__Brief 1__
In the building height validation notebook, rewrite the part starting with "# City Shadows: Building" and going on through "building height data.", changing "notebook" to "script".
__Brief 2__
List every file name that the building height validation notebook assigns to a path variable.

# City Shadows: Building Height Validation
This notebook validates the estimated building heights mapped via `mapping_buildings.ipynb` against OSM building height data.

## I. Import Libraries

In [None]:
import os
import pandas as pd
import numpy as np
import csv
import json
import matplotlib.pyplot as plt
import seaborn as sns
from scipy.stats import spearmanr
from sklearn.metrics import mean_absolute_error, mean_squared_error
import requests
import time
from tqdm import tqdm 

# pip installed openpyxl, seaborn

Define paths

In [None]:
excel_path = "dataset_manual.xlsx"
geojson_path = "buildings_dataset_updated_real_mean.geojson"
osm_ids_path = "osm_ids.txt"
osm_heights_path = "osm_heights.csv"

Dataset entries

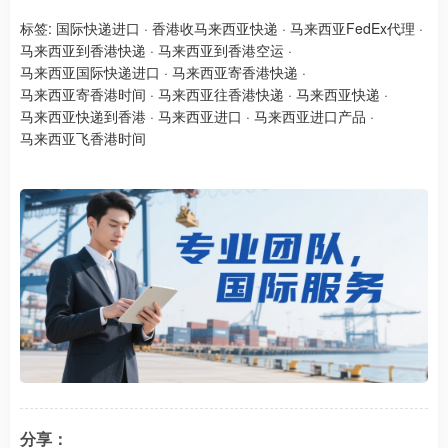
标签:
国际快递进口
·
香港收马来西亚快递
·
马来西亚FedEx代理
·
马来西亚到香港快递
·
马来西亚到香港空运
·
马来西亚国际快递进口
·
马来西亚寄香港快递
·
马来西亚寄香港时间
·
马来西亚往香港快递
·
马来西亚快递
·
马来西亚快递到香港
·
马来西亚进口
·
马来西亚进口产品
·
马来西亚飞香港时间
分享：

__Expected answer 1__
# City Shadows: Building Height Validation
This script validates the estimated building heights mapped via `mapping_buildings.ipynb` against OSM building height data.

__Expected answer 2__
- dataset_manual.xlsx
- buildings_dataset_updated_real_mean.geojson
- osm_ids.txt
- osm_heights.csv